Tobacco guard cells fix CO 2 by both Rubisco and PEP case while sucrose acts as a substrate during light‐induced stomatal opening

Transcriptomic and proteomic studies have improved our knowledge of guard cell function; however, metabolic changes in guard cells remain relatively poorly understood. Here we analysed metabolic changes in guard cell‐enriched epidermal fragments from tobacco during light‐induced stomatal opening. Increases in sucrose, glucose and fructose were observed during light‐induced stomatal opening in the presence of sucrose in the medium while no changes in starch were observed, suggesting that the elevated fructose and glucose levels were a consequence of sucrose rather than starch breakdown. Conversely, reduction in sucrose was observed during light‐ plus potassium‐induced stomatal opening. Concomitant with the decrease in sucrose, we observed an increase in the level as well as in the 13 C enrichment in metabolites of, or associated with, the tricarboxylic acid cycle following incubation of the guard cell‐enriched preparations in 13 C ‐labelled bicarbonate.

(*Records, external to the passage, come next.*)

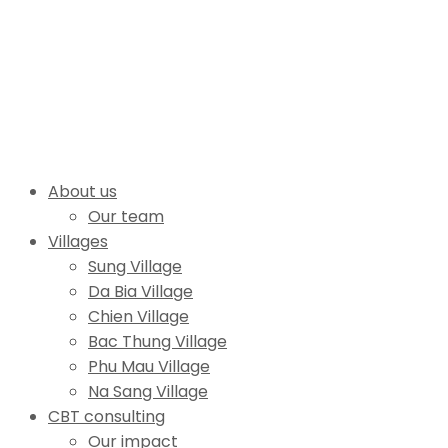
About us
Our team
Villages
Sung Village
Da Bia Village
Chien Village
Bac Thung Village
Phu Mau Village
Na Sang Village
CBT consulting
Our impact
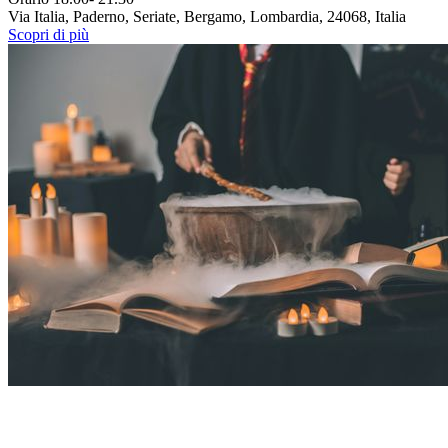
Via Italia, Paderno, Seriate, Bergamo, Lombardia, 24068, Italia
Scopri di più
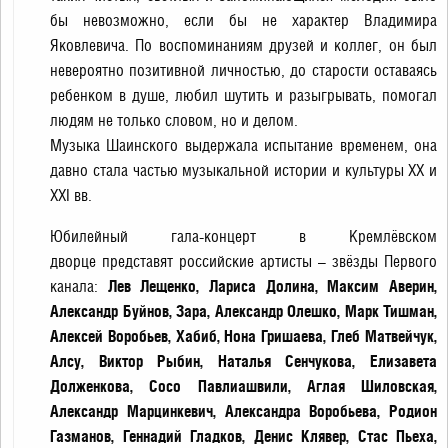
бы невозможно, если бы не характер Владимира
Яковлевича. По воспоминаниям друзей и коллег, он был
невероятно позитивной личностью, до старости оставаясь
ребенком в душе, любил шутить и разыгрывать, помогал
людям не только словом, но и делом.
Музыка Шаинского выдержала испытание временем, она
давно стала частью музыкальной истории и культуры XX и
XXI вв.
Юбилейный гала-концерт в Кремлёвском
дворце представят российские артисты – звёзды Первого
канала:
Лев Лещенко, Лариса Долина, Максим Аверин,
Александр Буйнов, Зара, Александр Олешко, Марк Тишман,
Алексей Воробьев, Хабиб, Нона Гришаева, Глеб Матвейчук,
Алсу, Виктор Рыбин, Наталья Сенчукова, Елизавета
Долженкова, Сосо Павлиашвили, Аглая Шиловская,
Александр Марцинкевич, Александра Воробьева, Родион
Газманов, Геннадий Гладков, Денис Клявер, Стас Пьеха,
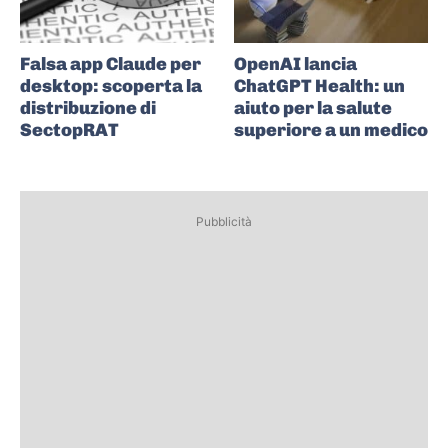
Falsa app Claude per
OpenAI lancia
desktop: scoperta la
ChatGPT Health: un
distribuzione di
aiuto per la salute
SectopRAT
superiore a un medico
Pubblicità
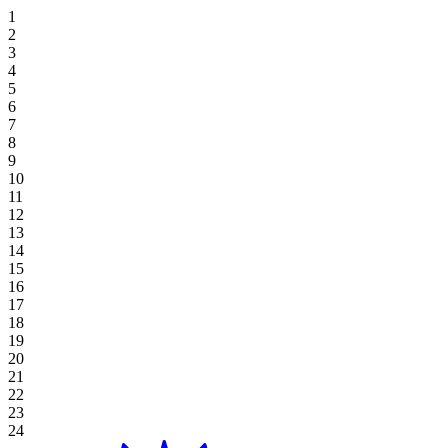
住宿优惠
Hoiana 特色高尔夫逃生
专属餐饮
霍亚纳酒店及套房
高级套房，双床
豪华海景双床间
高级双床房
一卧室特大号床公寓
探索餐饮
场地
草坪
高尔夫球场
桌上游戏
好处
娱乐
住宿和娱乐
婚礼和活动优惠
在 Aroma 品尝正宗的越南风味
豪华海景套房，特大号床
新世界会安娜海滩度假村
高级海景房，双床
豪华海景特大号床间
一卧室双床住宅
探索餐饮优惠
阁楼
会议
画廊
Table Games
Participating Outlets
Recreation
线上独家
餐饮优惠
View All
行政海景套房
高级海景房，特大床
会安娜新世界酒店
豪华特大号床
工作室双床间
海滩草坪
婚礼与活动
预订开球时间
老虎机游戏
赎回
水疗与健康
夏日度假套餐
高级套房，特大号床
豪华海景套房
工作室大床房
霍亚纳住宅
工作室大床房
宴会厅
Plan Your Event
高球度假套餐
Gaming Regulations
立即注册
购物
基本住宿-仅限客房
广场
浏览价格和优惠
探索赌场优惠
目的地
当地居民优惠
绿屋
Hoiana 精彩活动
延长您的停留时间
宴会厅 1/宴会厅 2
博客
查看全部
查看全部
关于 Hoiana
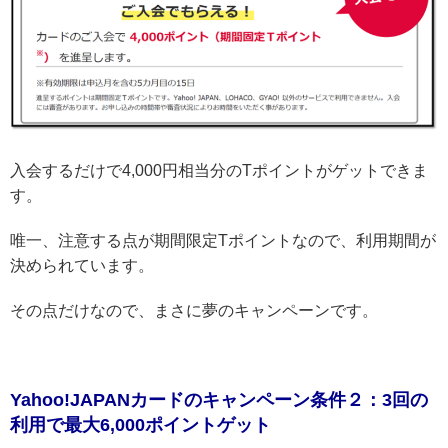
入会するだけで4,000円相当分のTポイントがゲットできま
す。
唯一、注意する点が期間限定Tポイントなので、利用期間が
決められています。
その点だけなので、まさに夢のキャンペーンです。
Yahoo!JAPANカードのキャンペーン条件２：3回の
利用で最大6,000ポイントゲット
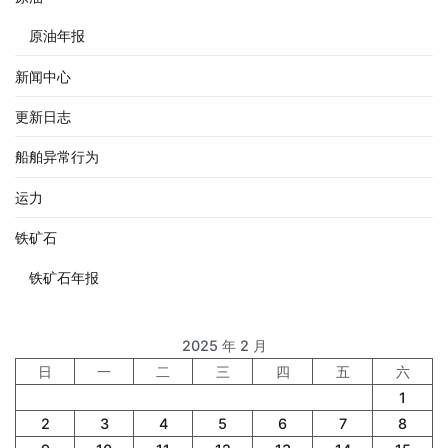
原油年报
新闻中心
更新日志
船舶异常行为
运力
铁矿石
铁矿石年报
2025 年 2 月
日
一
二
三
四
五
六
1
2
3
4
5
6
7
8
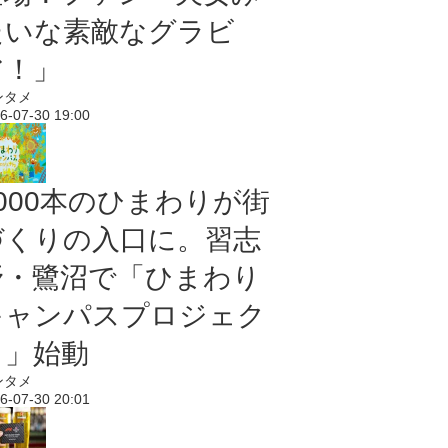
たいな素敵なグラビ
ア！」
ンタメ
6-07-30 19:00
5000本のひまわりが街
づくりの入口に。習志
野・鷺沼で「ひまわり
キャンパスプロジェク
ト」始動
ンタメ
6-07-30 20:01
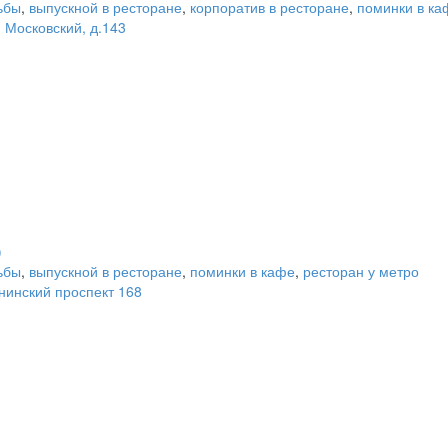
ьбы
,
выпускной в ресторане
,
корпоратив в ресторане
,
поминки в ка
. Московский, д.143
)
ьбы
,
выпускной в ресторане
,
поминки в кафе
,
ресторан у метро
нинский проспект 168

Collectively, the results obtained support the hypothesis that sucrose is catabolized within guard cells in order to provide carbon skeletons for organic acid production. Furthermore, they provide a qualitative demonstration that CO 2 fixation occurs both via ribulose‐1,5‐biphosphate carboxylase/oxygenase ( Rubisco ) and phosphoenolpyruvate carboxylase ( PEP case). The combined data are discussed with respect to current models of guard cell metabolism and function.